■ EXERCISE DETAILS:
With the pictures left out, every record must be reproduced exactly.

■ DATA RECORDS:
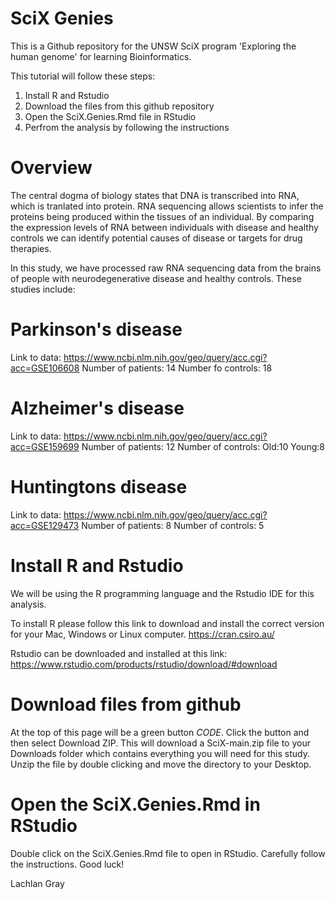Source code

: # SciX Genies

This is a Github repository for the UNSW SciX program 'Exploring the human genome' for learning Bioinformatics.

This tutorial will follow these steps:

1. Install R and Rstudio
2. Download the files from this github repository
3. Open the SciX.Genies.Rmd file in RStudio
4. Perfrom the analysis by following the instructions

# Overview
The central dogma of biology states that DNA is transcribed into RNA, which is tranlated into protein. RNA sequencing allows scientists to infer the proteins being produced within the tissues of an individual. By comparing the expression levels of RNA between individuals with disease and healthy controls we can identify potential causes of disease or targets for drug therapies. 

In this study, we have processed raw RNA sequencing data from the brains of people with neurodegenerative disease and healthy controls. These studies include:

# Parkinson's disease
Link to data: https://www.ncbi.nlm.nih.gov/geo/query/acc.cgi?acc=GSE106608
Number of patients: 14
Number fo controls: 18

# Alzheimer's disease
Link to data: https://www.ncbi.nlm.nih.gov/geo/query/acc.cgi?acc=GSE159699
Number of patients: 12
Number of controls: Old:10 Young:8

# Huntingtons disease
Link to data: https://www.ncbi.nlm.nih.gov/geo/query/acc.cgi?acc=GSE129473
Number of patients: 8
Number of controls: 5

# Install R and Rstudio
We will be using the R programming language and the Rstudio IDE for this analysis.

To install R please follow this link to download and install the correct version for your Mac, Windows or Linux computer.
https://cran.csiro.au/

Rstudio can be downloaded and installed at this link:
https://www.rstudio.com/products/rstudio/download/#download

# Download files from github
At the top of this page will be a green button *CODE*. Click the button and then select Download ZIP.
This will download a SciX-main.zip file to your Downloads folder which contains everything you will need for this study. 
Unzip the file by double clicking and move the directory to your Desktop.

# Open the SciX.Genies.Rmd in RStudio 
Double click on the SciX.Genies.Rmd file to open in RStudio. Carefully follow the instructions.
Good luck!


Lachlan Gray









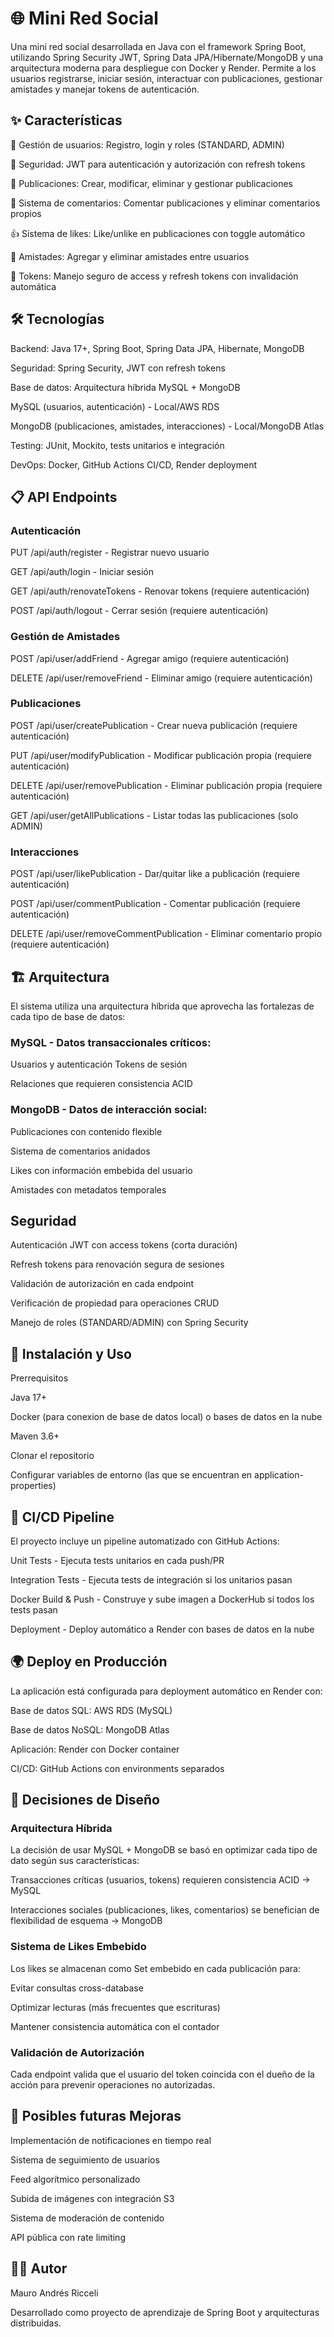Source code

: # 🌐 Mini Red Social

Una mini red social desarrollada en Java con el framework Spring Boot, utilizando Spring Security JWT, Spring Data JPA/Hibernate/MongoDB y una arquitectura moderna para despliegue con Docker y Render.
Permite a los usuarios registrarse, iniciar sesión, interactuar con publicaciones, gestionar amistades y manejar tokens de autenticación.
## ✨ Características

👤 Gestión de usuarios: Registro, login y roles (STANDARD, ADMIN) 

🔐 Seguridad: JWT para autenticación y autorización con refresh tokens

📝 Publicaciones: Crear, modificar, eliminar y gestionar publicaciones

💬 Sistema de comentarios: Comentar publicaciones y eliminar comentarios propios

👍 Sistema de likes: Like/unlike en publicaciones con toggle automático

🤝 Amistades: Agregar y eliminar amistades entre usuarios

🔑 Tokens: Manejo seguro de access y refresh tokens con invalidación automática

## 🛠 Tecnologías

Backend: Java 17+, Spring Boot, Spring Data JPA, Hibernate, MongoDB

Seguridad: Spring Security, JWT con refresh tokens

Base de datos: Arquitectura híbrida MySQL + MongoDB

MySQL (usuarios, autenticación) - Local/AWS RDS

MongoDB (publicaciones, amistades, interacciones) - Local/MongoDB Atlas

Testing: JUnit, Mockito, tests unitarios e integración

DevOps: Docker, GitHub Actions CI/CD, Render deployment

##  📋 API Endpoints

### Autenticación

PUT /api/auth/register - Registrar nuevo usuario

GET /api/auth/login - Iniciar sesión

GET /api/auth/renovateTokens - Renovar tokens (requiere autenticación)

POST /api/auth/logout - Cerrar sesión (requiere autenticación)

### Gestión de Amistades

POST /api/user/addFriend - Agregar amigo (requiere autenticación)

DELETE /api/user/removeFriend - Eliminar amigo (requiere autenticación)

### Publicaciones

POST /api/user/createPublication - Crear nueva publicación (requiere autenticación)

PUT /api/user/modifyPublication - Modificar publicación propia (requiere autenticación)

DELETE /api/user/removePublication - Eliminar publicación propia (requiere autenticación)

GET /api/user/getAllPublications - Listar todas las publicaciones (solo ADMIN)

### Interacciones

POST /api/user/likePublication - Dar/quitar like a publicación (requiere autenticación)

POST /api/user/commentPublication - Comentar publicación (requiere autenticación)

DELETE /api/user/removeCommentPublication - Eliminar comentario propio (requiere autenticación)

## 🏗 Arquitectura
El sistema utiliza una arquitectura híbrida que aprovecha las fortalezas de cada tipo de base de datos:

### MySQL - Datos transaccionales críticos:

Usuarios y autenticación
Tokens de sesión

Relaciones que requieren consistencia ACID

### MongoDB - Datos de interacción social:

Publicaciones con contenido flexible

Sistema de comentarios anidados

Likes con información embebida del usuario

Amistades con metadatos temporales

## Seguridad

Autenticación JWT con access tokens (corta duración)

Refresh tokens para renovación segura de sesiones

Validación de autorización en cada endpoint

Verificación de propiedad para operaciones CRUD

Manejo de roles (STANDARD/ADMIN) con Spring Security

## 🚀 Instalación y Uso
Prerrequisitos

Java 17+

Docker (para conexion de base de datos local) o bases de datos en la nube

Maven 3.6+

Clonar el repositorio

Configurar variables de entorno (las que se encuentran en application-properties)

## 🔄 CI/CD Pipeline

El proyecto incluye un pipeline automatizado con GitHub Actions:

Unit Tests - Ejecuta tests unitarios en cada push/PR

Integration Tests - Ejecuta tests de integración si los unitarios pasan

Docker Build & Push - Construye y sube imagen a DockerHub si todos los tests pasan

Deployment - Deploy automático a Render con bases de datos en la nube

## 🌍 Deploy en Producción

La aplicación está configurada para deployment automático en Render con:

Base de datos SQL: AWS RDS (MySQL)

Base de datos NoSQL: MongoDB Atlas

Aplicación: Render con Docker container

CI/CD: GitHub Actions con environments separados

## 📝 Decisiones de Diseño

### Arquitectura Híbrida

La decisión de usar MySQL + MongoDB se basó en optimizar cada tipo de dato según sus características:

Transacciones críticas (usuarios, tokens) requieren consistencia ACID → MySQL

Interacciones sociales (publicaciones, likes, comentarios) se benefician de flexibilidad de esquema → MongoDB

### Sistema de Likes Embebido

Los likes se almacenan como Set embebido en cada publicación para:

Evitar consultas cross-database

Optimizar lecturas (más frecuentes que escrituras)

Mantener consistencia automática con el contador

### Validación de Autorización

Cada endpoint valida que el usuario del token coincida con el dueño de la acción para prevenir operaciones no autorizadas.

## 🚧 Posibles futuras Mejoras

Implementación de notificaciones en tiempo real

Sistema de seguimiento de usuarios

Feed algorítmico personalizado

Subida de imágenes con integración S3

Sistema de moderación de contenido

API pública con rate limiting

## 👨‍💻 Autor

Mauro Andrés Ricceli

Desarrollado como proyecto de aprendizaje de Spring Boot y arquitecturas distribuidas.
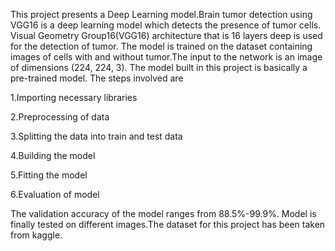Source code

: This project presents a Deep Learning model.Brain tumor detection using VGG16 is a deep learning model which detects the presence of tumor cells. Visual Geometry Group16(VGG16) architecture that is 16 layers deep is used for the detection of tumor. The model is trained on the dataset containing images of cells with and without tumor.The input to the network is an image of dimensions (224, 224, 3). The model built in this project is basically a pre-trained model.
The steps involved are

1.Importing necessary libraries

2.Preprocessing of data

3.Splitting the data into train and test data

4.Building the model 

5.Fitting the model

6.Evaluation of model

The validation accuracy of the model ranges from 88.5%-99.9%. Model is finally tested on different images.The dataset for this project has been taken from kaggle.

■ RESPONSE BELOW:
Source code

: # SciX Genies

This is a Github repository for the UNSW SciX program 'Exploring the human genome' for learning Bioinformatics.

This tutorial will follow these steps:

1. Install R and Rstudio
2. Download the files from this github repository
3. Open the SciX.Genies.Rmd file in RStudio
4. Perfrom the analysis by following the instructions

# Overview
The central dogma of biology states that DNA is transcribed into RNA, which is tranlated into protein. RNA sequencing allows scientists to infer the proteins being produced within the tissues of an individual. By comparing the expression levels of RNA between individuals with disease and healthy controls we can identify potential causes of disease or targets for drug therapies. 

In this study, we have processed raw RNA sequencing data from the brains of people with neurodegenerative disease and healthy controls. These studies include:

# Parkinson's disease
Link to data: https://www.ncbi.nlm.nih.gov/geo/query/acc.cgi?acc=GSE106608
Number of patients: 14
Number fo controls: 18

# Alzheimer's disease
Link to data: https://www.ncbi.nlm.nih.gov/geo/query/acc.cgi?acc=GSE159699
Number of patients: 12
Number of controls: Old:10 Young:8

# Huntingtons disease
Link to data: https://www.ncbi.nlm.nih.gov/geo/query/acc.cgi?acc=GSE129473
Number of patients: 8
Number of controls: 5

# Install R and Rstudio
We will be using the R programming language and the Rstudio IDE for this analysis.

To install R please follow this link to download and install the correct version for your Mac, Windows or Linux computer.
https://cran.csiro.au/

Rstudio can be downloaded and installed at this link:
https://www.rstudio.com/products/rstudio/download/#download

# Download files from github
At the top of this page will be a green button *CODE*. Click the button and then select Download ZIP.
This will download a SciX-main.zip file to your Downloads folder which contains everything you will need for this study. 
Unzip the file by double clicking and move the directory to your Desktop.

# Open the SciX.Genies.Rmd in RStudio 
Double click on the SciX.Genies.Rmd file to open in RStudio. Carefully follow the instructions.
Good luck!


Lachlan Gray









Source code

: # 🌐 Mini Red Social

Una mini red social desarrollada en Java con el framework Spring Boot, utilizando Spring Security JWT, Spring Data JPA/Hibernate/MongoDB y una arquitectura moderna para despliegue con Docker y Render.
Permite a los usuarios registrarse, iniciar sesión, interactuar con publicaciones, gestionar amistades y manejar tokens de autenticación.
## ✨ Características

👤 Gestión de usuarios: Registro, login y roles (STANDARD, ADMIN) 

🔐 Seguridad: JWT para autenticación y autorización con refresh tokens

📝 Publicaciones: Crear, modificar, eliminar y gestionar publicaciones

💬 Sistema de comentarios: Comentar publicaciones y eliminar comentarios propios

👍 Sistema de likes: Like/unlike en publicaciones con toggle automático

🤝 Amistades: Agregar y eliminar amistades entre usuarios

🔑 Tokens: Manejo seguro de access y refresh tokens con invalidación automática

## 🛠 Tecnologías

Backend: Java 17+, Spring Boot, Spring Data JPA, Hibernate, MongoDB

Seguridad: Spring Security, JWT con refresh tokens

Base de datos: Arquitectura híbrida MySQL + MongoDB

MySQL (usuarios, autenticación) - Local/AWS RDS

MongoDB (publicaciones, amistades, interacciones) - Local/MongoDB Atlas

Testing: JUnit, Mockito, tests unitarios e integración

DevOps: Docker, GitHub Actions CI/CD, Render deployment

##  📋 API Endpoints

### Autenticación

PUT /api/auth/register - Registrar nuevo usuario

GET /api/auth/login - Iniciar sesión

GET /api/auth/renovateTokens - Renovar tokens (requiere autenticación)

POST /api/auth/logout - Cerrar sesión (requiere autenticación)

### Gestión de Amistades

POST /api/user/addFriend - Agregar amigo (requiere autenticación)

DELETE /api/user/removeFriend - Eliminar amigo (requiere autenticación)

### Publicaciones

POST /api/user/createPublication - Crear nueva publicación (requiere autenticación)

PUT /api/user/modifyPublication - Modificar publicación propia (requiere autenticación)

DELETE /api/user/removePublication - Eliminar publicación propia (requiere autenticación)

GET /api/user/getAllPublications - Listar todas las publicaciones (solo ADMIN)

### Interacciones

POST /api/user/likePublication - Dar/quitar like a publicación (requiere autenticación)

POST /api/user/commentPublication - Comentar publicación (requiere autenticación)

DELETE /api/user/removeCommentPublication - Eliminar comentario propio (requiere autenticación)

## 🏗 Arquitectura
El sistema utiliza una arquitectura híbrida que aprovecha las fortalezas de cada tipo de base de datos:

### MySQL - Datos transaccionales críticos:

Usuarios y autenticación
Tokens de sesión

Relaciones que requieren consistencia ACID

### MongoDB - Datos de interacción social:

Publicaciones con contenido flexible

Sistema de comentarios anidados

Likes con información embebida del usuario

Amistades con metadatos temporales

## Seguridad

Autenticación JWT con access tokens (corta duración)

Refresh tokens para renovación segura de sesiones

Validación de autorización en cada endpoint

Verificación de propiedad para operaciones CRUD

Manejo de roles (STANDARD/ADMIN) con Spring Security

## 🚀 Instalación y Uso
Prerrequisitos

Java 17+

Docker (para conexion de base de datos local) o bases de datos en la nube

Maven 3.6+

Clonar el repositorio

Configurar variables de entorno (las que se encuentran en application-properties)

## 🔄 CI/CD Pipeline

El proyecto incluye un pipeline automatizado con GitHub Actions:

Unit Tests - Ejecuta tests unitarios en cada push/PR

Integration Tests - Ejecuta tests de integración si los unitarios pasan

Docker Build & Push - Construye y sube imagen a DockerHub si todos los tests pasan

Deployment - Deploy automático a Render con bases de datos en la nube

## 🌍 Deploy en Producción

La aplicación está configurada para deployment automático en Render con:

Base de datos SQL: AWS RDS (MySQL)

Base de datos NoSQL: MongoDB Atlas

Aplicación: Render con Docker container

CI/CD: GitHub Actions con environments separados

## 📝 Decisiones de Diseño

### Arquitectura Híbrida

La decisión de usar MySQL + MongoDB se basó en optimizar cada tipo de dato según sus características:

Transacciones críticas (usuarios, tokens) requieren consistencia ACID → MySQL

Interacciones sociales (publicaciones, likes, comentarios) se benefician de flexibilidad de esquema → MongoDB

### Sistema de Likes Embebido

Los likes se almacenan como Set embebido en cada publicación para:

Evitar consultas cross-database

Optimizar lecturas (más frecuentes que escrituras)

Mantener consistencia automática con el contador

### Validación de Autorización

Cada endpoint valida que el usuario del token coincida con el dueño de la acción para prevenir operaciones no autorizadas.

## 🚧 Posibles futuras Mejoras

Implementación de notificaciones en tiempo real

Sistema de seguimiento de usuarios

Feed algorítmico personalizado

Subida de imágenes con integración S3

Sistema de moderación de contenido

API pública con rate limiting

## 👨‍💻 Autor

Mauro Andrés Ricceli

Desarrollado como proyecto de aprendizaje de Spring Boot y arquitecturas distribuidas.
Source code

: This project presents a Deep Learning model.Brain tumor detection using VGG16 is a deep learning model which detects the presence of tumor cells. Visual Geometry Group16(VGG16) architecture that is 16 layers deep is used for the detection of tumor. The model is trained on the dataset containing images of cells with and without tumor.The input to the network is an image of dimensions (224, 224, 3). The model built in this project is basically a pre-trained model.
The steps involved are

1.Importing necessary libraries

2.Preprocessing of data

3.Splitting the data into train and test data

4.Building the model 

5.Fitting the model

6.Evaluation of model

The validation accuracy of the model ranges from 88.5%-99.9%. Model is finally tested on different images.The dataset for this project has been taken from kaggle.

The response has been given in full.